“Not only the universities’ but also Finland’s success hinges on our ability to open ourselves to the world and to function as a multicultural society,” Jukka Kola said at the University of Helsinki opening ceremony.
“Internationality is critical to the success of the University of Helsinki, because we want to contribute to the solutions to global challenges. For this, we need more researchers from other countries. International students and researchers can make a lasting impression on Finland’s future success if we can offer them employment here. We absolutely must focus on the integration of experts,” added Kola.
Finland’s success hinges on our ability to open ourselves to the world and to function as a multicultural society.
He pointed out that recruiting top international experts is not an end in itself, nor does foreign citizenship guarantee quality or offer a shortcut to appointments.
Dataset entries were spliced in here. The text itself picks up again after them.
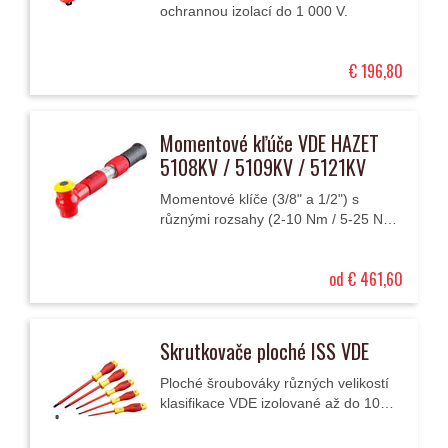
ochrannou izolací do 1 000 V.
€ 196,80
Momentové kľúče VDE HAZET
5108KV / 5109KV / 5121KV
Momentové klíče (3/8" a 1/2") s
různými rozsahy (2-10 Nm / 5-25 Nm
/ 20-120 Nm) klasifikace VDE.
od € 461,60
Skrutkovače ploché ISS VDE
Ploché šroubováky různých velikostí
klasifikace VDE izolované až do 1000
V.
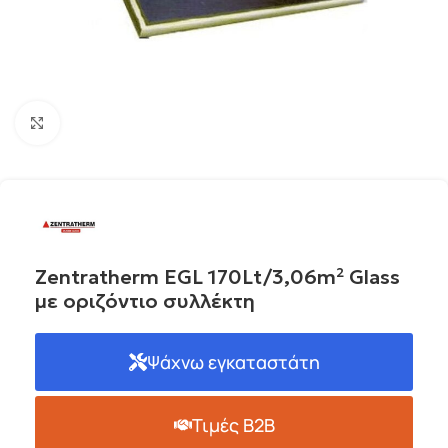
Click to enlarge
Zentratherm EGL 170Lt/3,06m² Glass
με οριζόντιο συλλέκτη
Ψάχνω εγκαταστάτη
Τιμές B2B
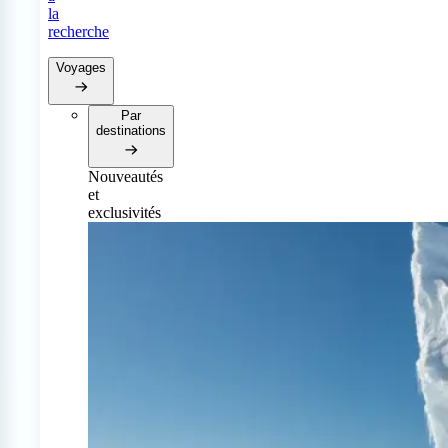
la
recherche
Voyages
Par
destinations
Nouveautés
et
exclusivités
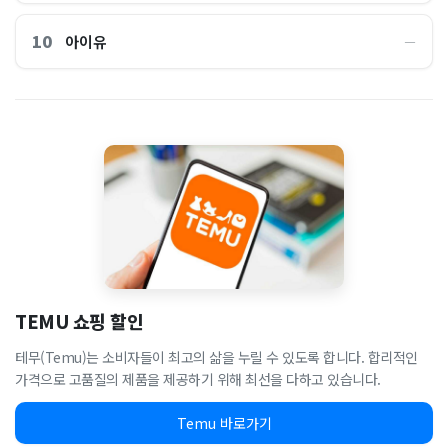
10
아이유
―
TEMU 쇼핑 할인
테무(Temu)는 소비자들이 최고의 삶을 누릴 수 있도록 합니다. 합리적인
가격으로 고품질의 제품을 제공하기 위해 최선을 다하고 있습니다.
Temu 바로가기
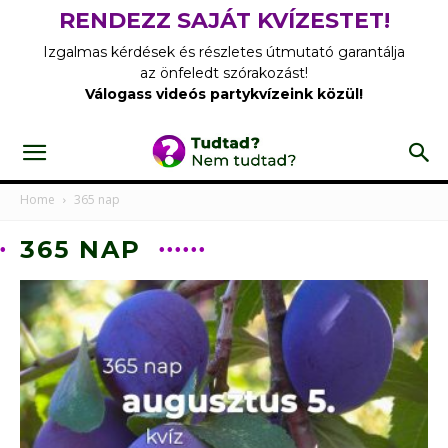
RENDEZZ SAJÁT KVÍZESTET!
Izgalmas kérdések és részletes útmutató garantálja
az önfeledt szórakozást!
Válogass videós partykvízeink közül!
Home
365 nap
365 NAP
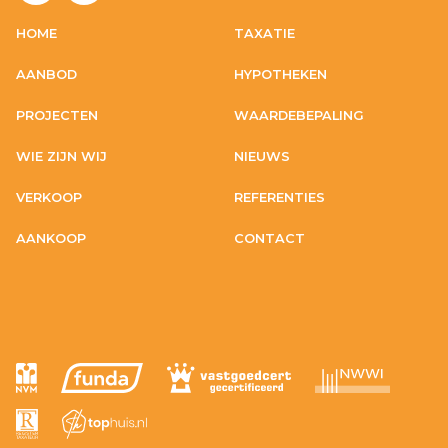
HOME
TAXATIE
AANBOD
HYPOTHEKEN
PROJECTEN
WAARDEBEPALING
WIE ZIJN WIJ
NIEUWS
VERKOOP
REFERENTIES
AANKOOP
CONTACT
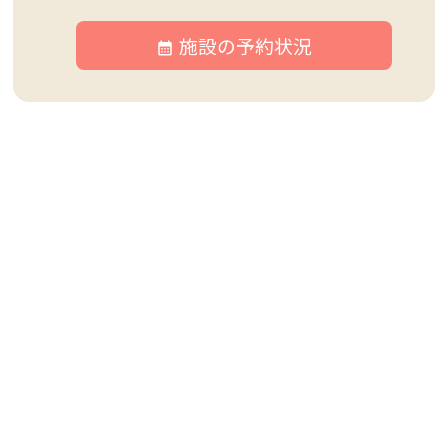
施設の予約状況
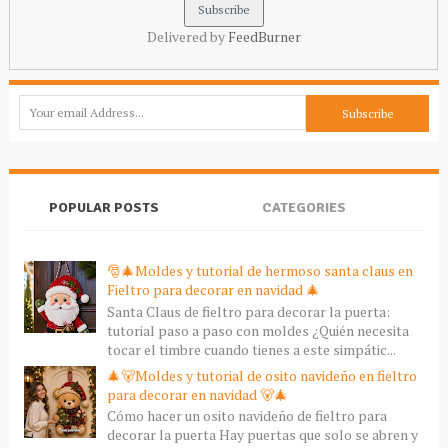
Delivered by
FeedBurner
POPULAR POSTS
CATEGORIES
🎅🎄Moldes y tutorial de hermoso santa claus en
Fieltro para decorar en navidad 🎄
Santa Claus de fieltro para decorar la puerta:
tutorial paso a paso con moldes ¿Quién necesita
tocar el timbre cuando tienes a este simpátic...
🎄🐻Moldes y tutorial de osito navideño en fieltro
para decorar en navidad 🐻🎄
Cómo hacer un osito navideño de fieltro para
decorar la puerta Hay puertas que solo se abren y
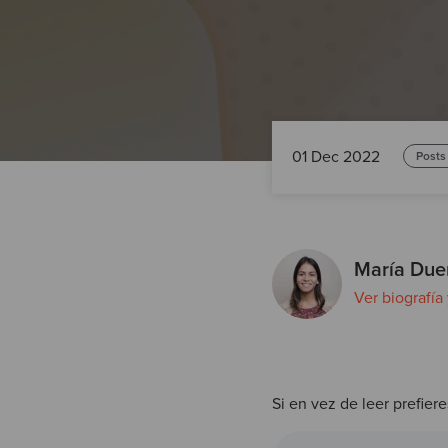
01 Dec 2022
Posts
María Due
Ver biografía
Si en vez de leer prefiere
“We always aim to locate the greatest talent for each post, whatever the nationality. International recruitment is essential to the University of Helsinki simply because we have too few world-class experts available in Finland. It is important to bear in mind that top research is a key attraction when recruiting leading researchers. That, in turn, calls for money,” Kola reminded politicians.
Kola emphasised the importance of giving our own students and researchers more versatile opportunities to study and work abroad.
Complex tax and social security regulations are one hindrance to researchers’ mobility. Kola expects the Finnish Government to actively promote joint mobility legislation to bring clarity into the social security and taxation of researchers in the EU.
One out of five of the University of Helsinki teaching and research staff, one-third of postdoctoral researchers and seven percent of professors come from outside Finland.